雫に見つめられ、湊は理由もなく落ち着かない感覚を覚えた。
「似てる……」
雫はふっと呟いた。
「どことなく律に似てる……」
兄の名が出てきてどきりとした。
「そりゃそうだろ。俺の弟なんだしな。」
律は平然とそう言った。
一瞬、時が止まったような静寂が訪れた。
そして、
「えーーーーーーー!!!!!」
先ほどの叫びより大きな声が講堂に響く。
その声は、四天王の2人、そして湊に向けられていた。
「あの四天王の弟!?」
「そんなの聞いてないよ!!」
「噂には聞いてたけど、本当だったのか!」
雫は、小さな声で、何かをぶつぶつ呟いている。
「おかしい…この子だけ、世界の引力が強い…未来を吸い寄せているような…」
湊は何かに集中している雫に恐る恐る問いかける。
「あ、あの…僕、何か変ですか?」
すると、雫は目線を上げた。
「いいや?」
雫は間を開け、意地悪な口調で言った。
「律に似て可愛いなって。
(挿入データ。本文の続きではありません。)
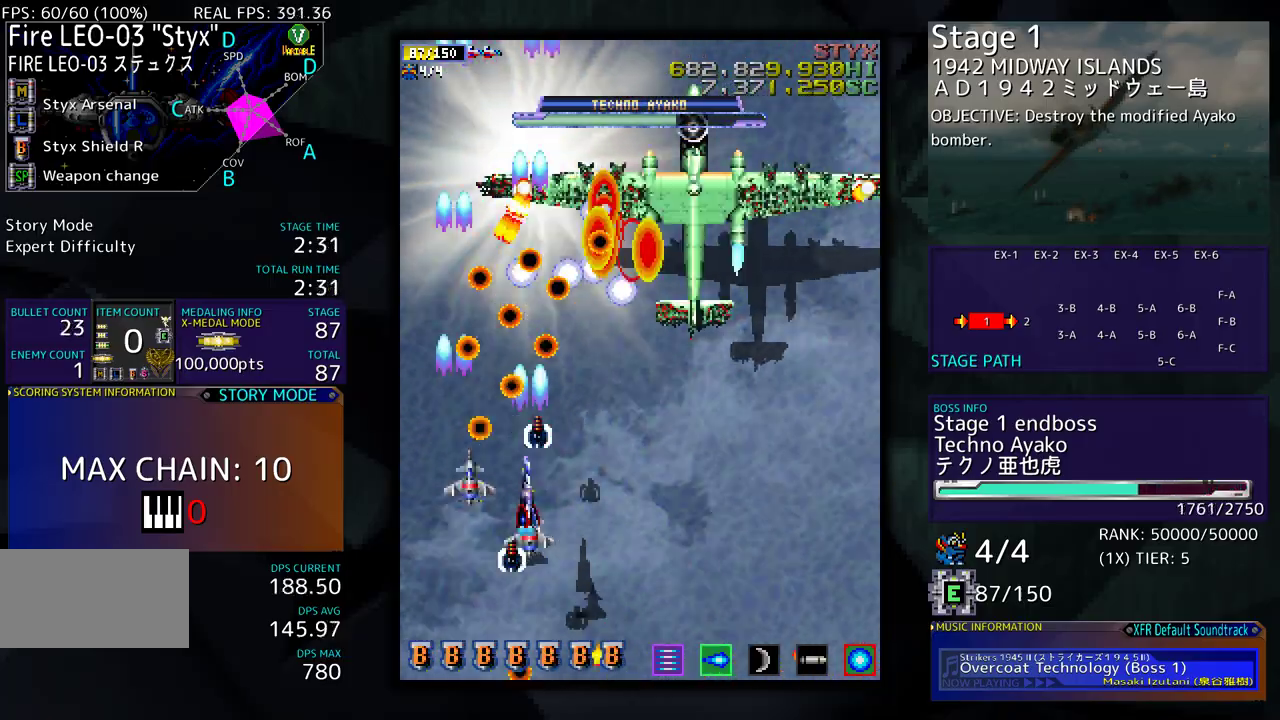
{"buttons": ["DPAD_DOWN", "DPAD_RIGHT"], "events": [[150, "DPAD_DOWN", "up"], [183, "DPAD_RIGHT", "up"], [300, "DPAD_DOWN", "down"], [300, "DPAD_RIGHT", "down"]]}
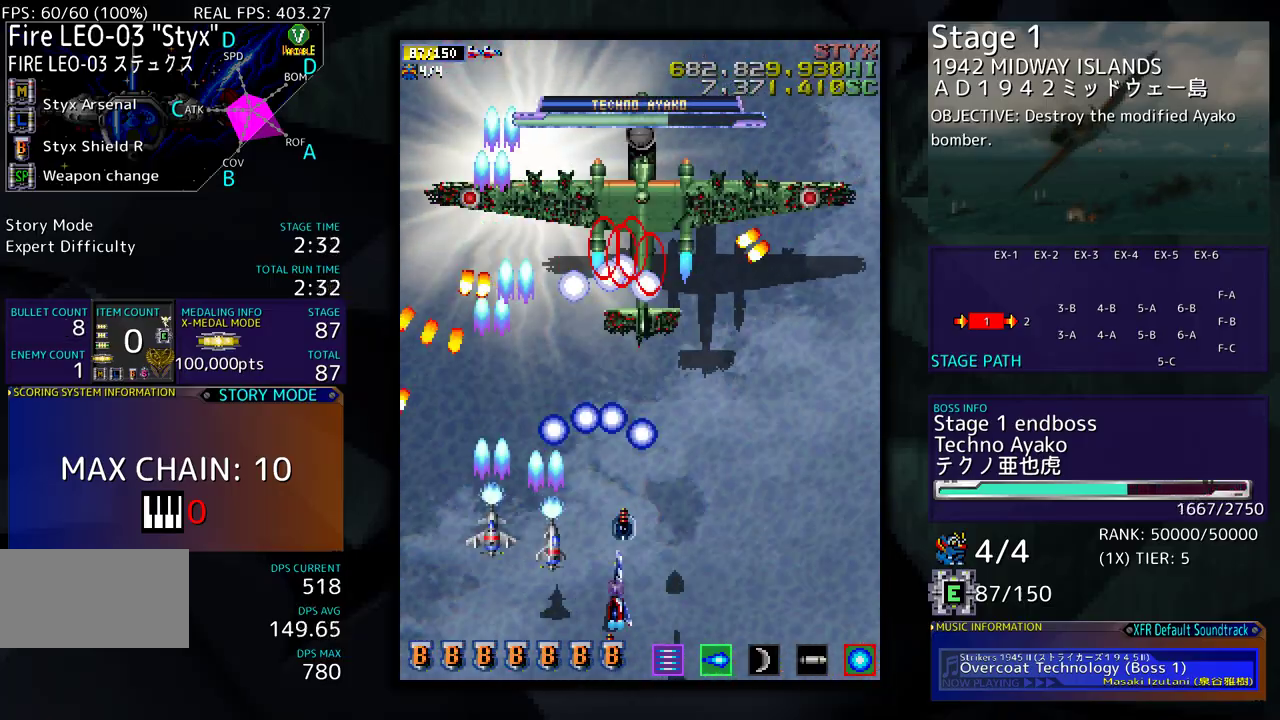
{"buttons": ["DPAD_UP", "DPAD_RIGHT"], "events": [[150, "DPAD_DOWN", "up"], [167, "DPAD_RIGHT", "up"], [267, "DPAD_RIGHT", "down"], [483, "DPAD_UP", "down"]]}
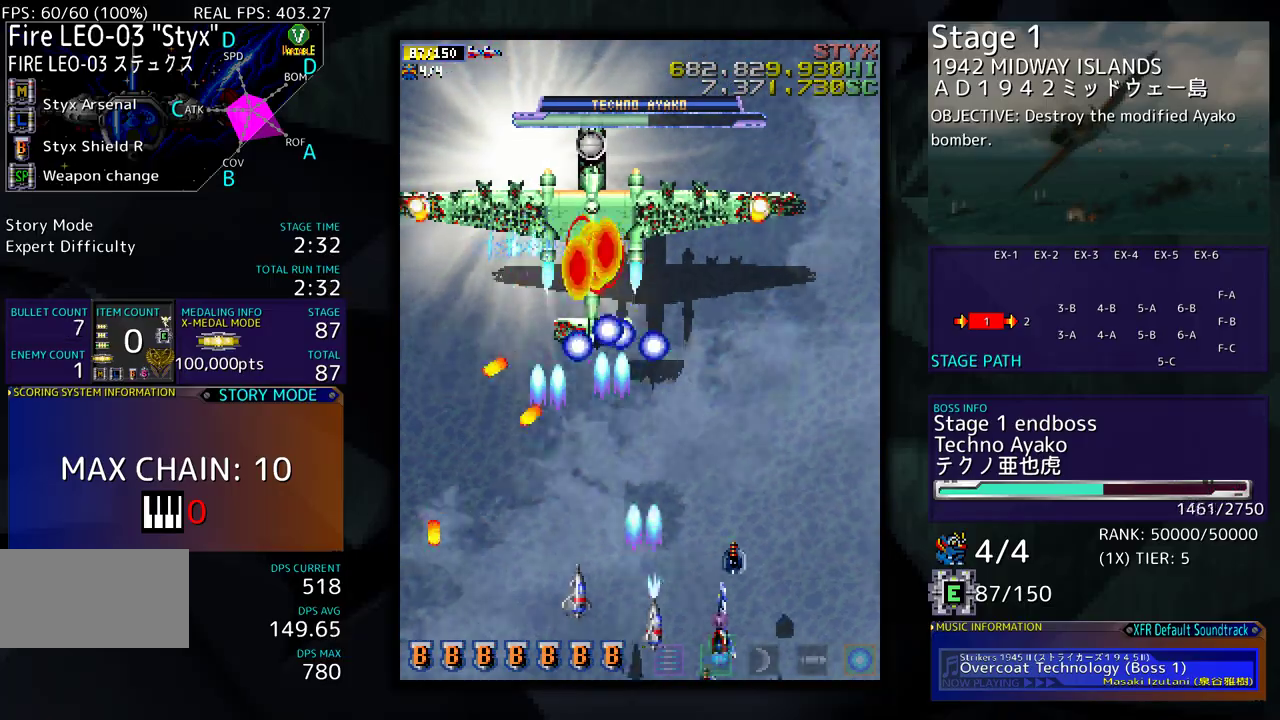
{"buttons": ["DPAD_DOWN"], "events": [[83, "DPAD_RIGHT", "up"], [133, "DPAD_LEFT", "down"], [317, "DPAD_UP", "up"], [367, "DPAD_LEFT", "up"], [417, "DPAD_DOWN", "down"], [417, "DPAD_LEFT", "down"], [500, "DPAD_LEFT", "up"]]}
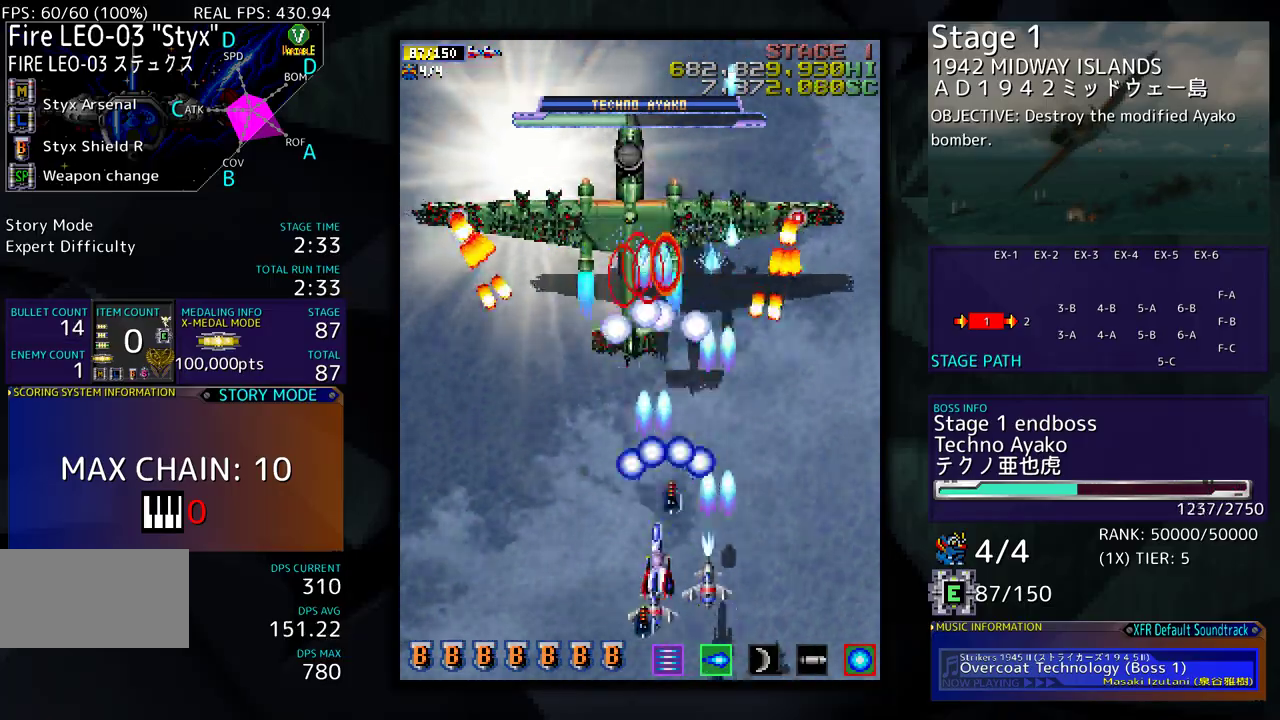
{"buttons": ["DPAD_DOWN", "DPAD_LEFT"], "events": [[33, "DPAD_DOWN", "up"], [100, "DPAD_DOWN", "down"], [300, "DPAD_LEFT", "down"]]}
」
いきなり言われた"可愛い"という言葉に、初心な湊は戸惑い、少し頬を赤らめた。
「俺の弟を口説くのはやめてくれないか?」
律は怒りまじりにそう言った。
「嫉妬かな?大丈夫だよ。
律も後でなでなでしてあげるから。」
「一発本気でぶん殴ってもいいか?」
雫の声色は、律の怒りに相反してとても楽しそうだった。
先輩に失礼だけど、なんで図太い人なんだと心の中で思っていた。
「はい。これが四天王一位の神代雫です。見ての通り図太いうざいやつです。尊敬なんてしなくていいですよ。」
「みんな〜、僕をあがめたてまつれ〜。」
とことん律の逆をいく雫に、新入生は終始困惑状態だった。
「では、ここで雫さんにはご退場していただきましょう。皆さん、盛大な拍手を。」
律は半強制的に式を進行し始めた。
「え〜〜、まだ居たいのに〜。」
「とっとと出てけうざ女。」
律がそういうと、雫は後ろに後退していった。
でもどこか不自然だ。
後退してるのは、多分雫の意思じゃない。
まるで見えない謎の力に引っ張られているようだ。
「あ〜体が吸い寄せられる〜。これが親友にする所業か!?」
律は雫の声が聞こえていないかのように、新入生の方に視線を向けていた。
「無視すんな〜〜〜〜!!」
雫の抵抗も虚しく、彼女の姿は扉の奥に消えていった。
まるで、嵐が通り過ぎたようだ。
律はことが済むと、安堵のため息をついた。
本日3回目だ。
「さて、ちょっとしたアクシデントがありながらも、無事入学式を終えることができました。」
律は終止符を打つように話し始めた。
律の声は、心なしか初めの頃より明るくなった気がした。
「これから、君たちの入学を祝うため、学食で祝賀パーティーを上げます。新入生たち、俺についてきてください。」
その言葉とほぼ同時に、新入生は立ち上がり扉へ向かう律の後ろに続いた。
律が湊の横を通り過ぎる時、律は湊の目を見た。
まるで、
(こっちに来いよ)
と言わんばかりの目線だった。
そんな律に従い、湊は前列に紛れ前に進んだ。
この学園での未来に想いを馳せながら、湊たちは大講堂の扉を開けた。
「未来を吸い寄せている…」
なぜか、雫のあの言葉が、かすかに律の胸に残っていた。